• **YOUR GOAL**: Change every "common name" in the material below to "vernacular name", then write out all the lines again with everything else left unaltered.

[Stored items]
--------------------

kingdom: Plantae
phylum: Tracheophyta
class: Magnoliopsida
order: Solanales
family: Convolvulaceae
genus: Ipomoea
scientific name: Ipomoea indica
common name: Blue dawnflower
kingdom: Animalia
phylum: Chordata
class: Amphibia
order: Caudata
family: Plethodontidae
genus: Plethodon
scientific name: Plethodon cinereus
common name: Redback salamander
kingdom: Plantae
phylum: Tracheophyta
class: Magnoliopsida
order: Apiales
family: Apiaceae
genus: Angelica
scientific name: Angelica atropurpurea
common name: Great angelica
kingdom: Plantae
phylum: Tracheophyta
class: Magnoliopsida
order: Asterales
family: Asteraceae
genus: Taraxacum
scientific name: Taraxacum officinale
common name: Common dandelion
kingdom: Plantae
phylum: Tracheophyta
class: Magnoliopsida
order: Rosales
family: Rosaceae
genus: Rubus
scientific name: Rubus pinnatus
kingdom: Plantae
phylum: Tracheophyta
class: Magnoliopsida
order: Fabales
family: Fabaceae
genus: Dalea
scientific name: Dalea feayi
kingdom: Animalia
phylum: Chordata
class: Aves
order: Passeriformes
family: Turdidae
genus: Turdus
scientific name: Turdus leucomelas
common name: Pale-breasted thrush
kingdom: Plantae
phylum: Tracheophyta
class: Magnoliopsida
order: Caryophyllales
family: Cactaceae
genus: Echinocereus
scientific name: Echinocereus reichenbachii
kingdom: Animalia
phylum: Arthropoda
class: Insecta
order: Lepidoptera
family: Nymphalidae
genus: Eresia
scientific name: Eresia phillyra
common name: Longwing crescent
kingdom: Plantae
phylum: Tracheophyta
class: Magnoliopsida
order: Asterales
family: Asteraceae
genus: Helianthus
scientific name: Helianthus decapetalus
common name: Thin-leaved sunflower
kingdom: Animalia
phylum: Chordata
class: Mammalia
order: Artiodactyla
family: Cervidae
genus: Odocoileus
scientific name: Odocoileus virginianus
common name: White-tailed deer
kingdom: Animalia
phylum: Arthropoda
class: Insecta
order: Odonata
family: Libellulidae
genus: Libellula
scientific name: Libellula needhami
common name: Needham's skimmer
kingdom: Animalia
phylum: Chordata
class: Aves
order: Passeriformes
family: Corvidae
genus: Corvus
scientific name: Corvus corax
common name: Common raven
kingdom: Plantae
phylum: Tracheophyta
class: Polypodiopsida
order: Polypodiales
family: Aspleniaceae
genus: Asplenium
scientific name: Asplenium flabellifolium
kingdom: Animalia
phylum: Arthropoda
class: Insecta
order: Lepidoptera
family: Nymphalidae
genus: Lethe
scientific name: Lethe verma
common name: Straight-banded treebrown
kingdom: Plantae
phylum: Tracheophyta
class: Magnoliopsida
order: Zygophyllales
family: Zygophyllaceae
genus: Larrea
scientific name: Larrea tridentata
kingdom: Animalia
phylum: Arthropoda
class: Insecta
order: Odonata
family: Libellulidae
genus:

--------------------

• **TASK ANSWER**:
kingdom: Plantae
phylum: Tracheophyta
class: Magnoliopsida
order: Solanales
family: Convolvulaceae
genus: Ipomoea
scientific name: Ipomoea indica
vernacular name: Blue dawnflower
kingdom: Animalia
phylum: Chordata
class: Amphibia
order: Caudata
family: Plethodontidae
genus: Plethodon
scientific name: Plethodon cinereus
vernacular name: Redback salamander
kingdom: Plantae
phylum: Tracheophyta
class: Magnoliopsida
order: Apiales
family: Apiaceae
genus: Angelica
scientific name: Angelica atropurpurea
vernacular name: Great angelica
kingdom: Plantae
phylum: Tracheophyta
class: Magnoliopsida
order: Asterales
family: Asteraceae
genus: Taraxacum
scientific name: Taraxacum officinale
vernacular name: Common dandelion
kingdom: Plantae
phylum: Tracheophyta
class: Magnoliopsida
order: Rosales
family: Rosaceae
genus: Rubus
scientific name: Rubus pinnatus
kingdom: Plantae
phylum: Tracheophyta
class: Magnoliopsida
order: Fabales
family: Fabaceae
genus: Dalea
scientific name: Dalea feayi
kingdom: Animalia
phylum: Chordata
class: Aves
order: Passeriformes
family: Turdidae
genus: Turdus
scientific name: Turdus leucomelas
vernacular name: Pale-breasted thrush
kingdom: Plantae
phylum: Tracheophyta
class: Magnoliopsida
order: Caryophyllales
family: Cactaceae
genus: Echinocereus
scientific name: Echinocereus reichenbachii
kingdom: Animalia
phylum: Arthropoda
class: Insecta
order: Lepidoptera
family: Nymphalidae
genus: Eresia
scientific name: Eresia phillyra
vernacular name: Longwing crescent
kingdom: Plantae
phylum: Tracheophyta
class: Magnoliopsida
order: Asterales
family: Asteraceae
genus: Helianthus
scientific name: Helianthus decapetalus
vernacular name: Thin-leaved sunflower
kingdom: Animalia
phylum: Chordata
class: Mammalia
order: Artiodactyla
family: Cervidae
genus: Odocoileus
scientific name: Odocoileus virginianus
vernacular name: White-tailed deer
kingdom: Animalia
phylum: Arthropoda
class: Insecta
order: Odonata
family: Libellulidae
genus: Libellula
scientific name: Libellula needhami
vernacular name: Needham's skimmer
kingdom: Animalia
phylum: Chordata
class: Aves
order: Passeriformes
family: Corvidae
genus: Corvus
scientific name: Corvus corax
vernacular name: Common raven
kingdom: Plantae
phylum: Tracheophyta
class: Polypodiopsida
order: Polypodiales
family: Aspleniaceae
genus: Asplenium
scientific name: Asplenium flabellifolium
kingdom: Animalia
phylum: Arthropoda
class: Insecta
order: Lepidoptera
family: Nymphalidae
genus: Lethe
scientific name: Lethe verma
vernacular name: Straight-banded treebrown
kingdom: Plantae
phylum: Tracheophyta
class: Magnoliopsida
order: Zygophyllales
family: Zygophyllaceae
genus: Larrea
scientific name: Larrea tridentata
kingdom: Animalia
phylum: Arthropoda
class: Insecta
order: Odonata
family: Libellulidae
genus:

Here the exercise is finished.